(concurring in the result) :
I concur in the result.
The pretrial investigation and the *640pretrial advice of the staff judge advocate are not mere formali- ties. They are substantial proceedings prescribed by the Uniform Code of Military Justice, and they constitute the military equivalent of essential pretrial procedures which obtain in the civilian community. See Talbott v. Toth, 215 F2d 22 (CA DC Cir 1954). A departure from the Code in the matter of these pretrial procedures will not make all subsequent proceedings null and void; but, in an appropriate case, a failure to adhere to the Code may constitute a ground for setting aside a conviction. Humphrey v. Smith, 336 US 695, 696, 93 L ed 986, 69 S Ct 830; United States v. Schuller, 5 USCMA 101, 17 CMR 101. See also Manual for Courts-Martial, United States, 1951, paragraph 34, page 45.
The claim of error in the pretrial investigation has no merit. The accused must be charged with the consequences, if any, resulting from the alleged omission in his statements to the investigation officer. The statements were short. They were personally signed by the accused. Presumably he read them. In fact, he does not contend otherwise. Hence, he certainly knew there were omissions. Yet, he chose to submit the statements, without addition or change. In effect, he changed his mind and decided to say nothing about the omitted details. As the accused, he had a right to say as much or as little as he desired. Having expressed his desires on two separate occasions, he cannot change his mind again after the trial, and advance the purported omissions as a basis for a claim of error.

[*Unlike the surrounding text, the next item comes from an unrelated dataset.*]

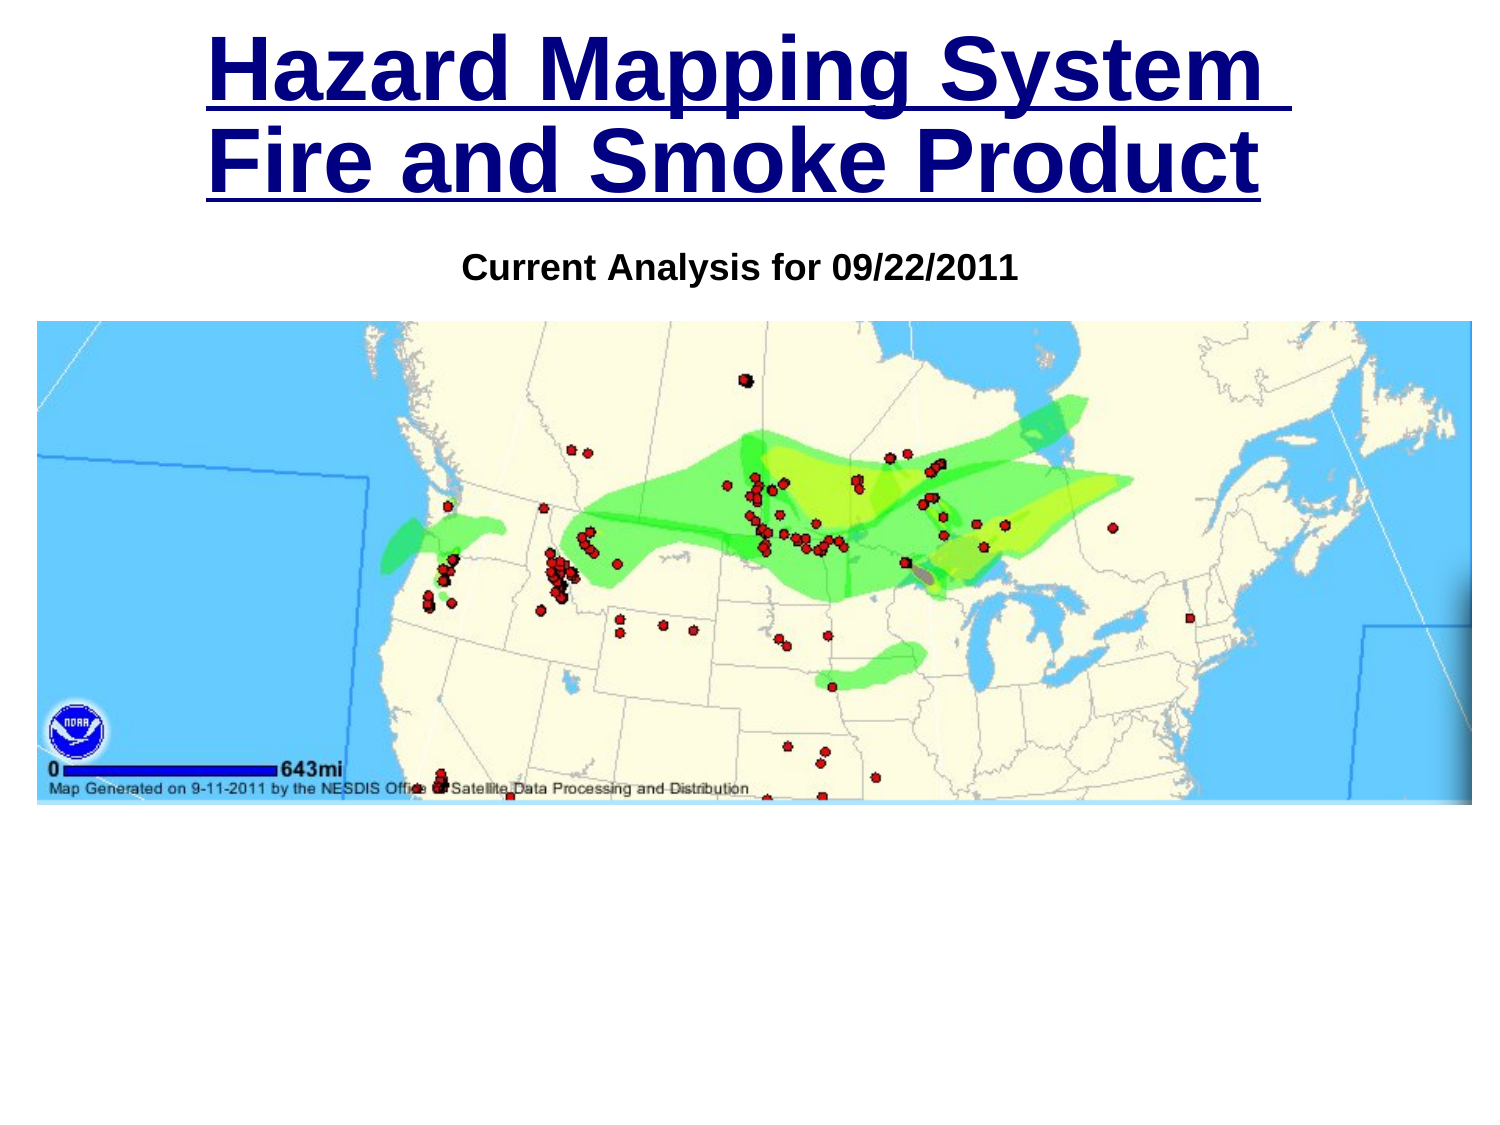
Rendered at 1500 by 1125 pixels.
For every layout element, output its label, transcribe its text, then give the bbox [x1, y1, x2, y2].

As for the pretrial advice of the staff judge advocate there may have been, as suggested by Judge Brosman, no prejudicial violation of the Uniform Code. The date of the advice indicates that it was submitted after, rather than before, reference of the charges to trial. However, a proper advice was, in fact, prepared before the charges were served upon the accused. If the advice was actually submitted to the convening authority, he would have had before him the staff judge advocate’s professional examination of the expected evidence and his impartial opinion as to its sufficiency to support the charges. Cf. United States v. Schuller, supra. The staff judge advocate’s evaluation of the evidence and recommendation were in accord with his own appraisal of the investigation report. Under these circumstances there would have been no need for the convening authority to go through the “empty and useless gesture” of recalling his earlier order of reference for the sole purpose of reissuing it under a later dateline. United States v. Self, 3 USCMA 568, 572-573, 13 CMR 124. Since there is other prejudicial error, however, I need not decide whether this Court may properly assume either that the staff judge advocate’s advice is wrongfully dated or that it was submitted to the convening authority at an appropriate time.
Turning to the question of court membership, in my opinion, the power to excuse from attendance is an integral part of the power to select. It may, as in this case, actually control the membership of the court. Hence, the power to excuse should be exercised personally by the convening authority. Article 29 of the Uniform Code, 50 USC § 593, expressly recognizes this requirement. It prohibits absence or excuse after arraignment except for physical disability, challenge, or “by order of the convening authority for good cause.” See also Manual, supra, paragraphs 37c, 41c. If a member is absent without excuse by the convening authority, the accused may object to further proceedings. However, if he does not object, unauthorized absence of a member will not deprive the court of the right to proceed. The Manual sets out the applicable rule as follows:
“(3) Before arraignment. — The unauthorized absence of a member of a general or special court-martial from a session of the court may be a military offense, but his absence prior to the arraignment of the accused will not prevent the court from proceeding with the trial if a quorum is present. However, the trial counsel will report any unauthorized absence of a member to the convening au*641thority.” [Manual, supra, paragraph 41d(3).]
In this case the defendant objected. Thus, he preserved his right to be tried by a court composed of members appointed by the convening authority not lawfully absent or excused. It matters not that the evidence establishes his guilt. He is entitled to be tried in accordance with the requirements of the Uniform Code. He was deprived of that right. He is, therefore, entitled to a rehearing. Accordingly, I concur in setting aside the findings of guilt and ordering a rehearing.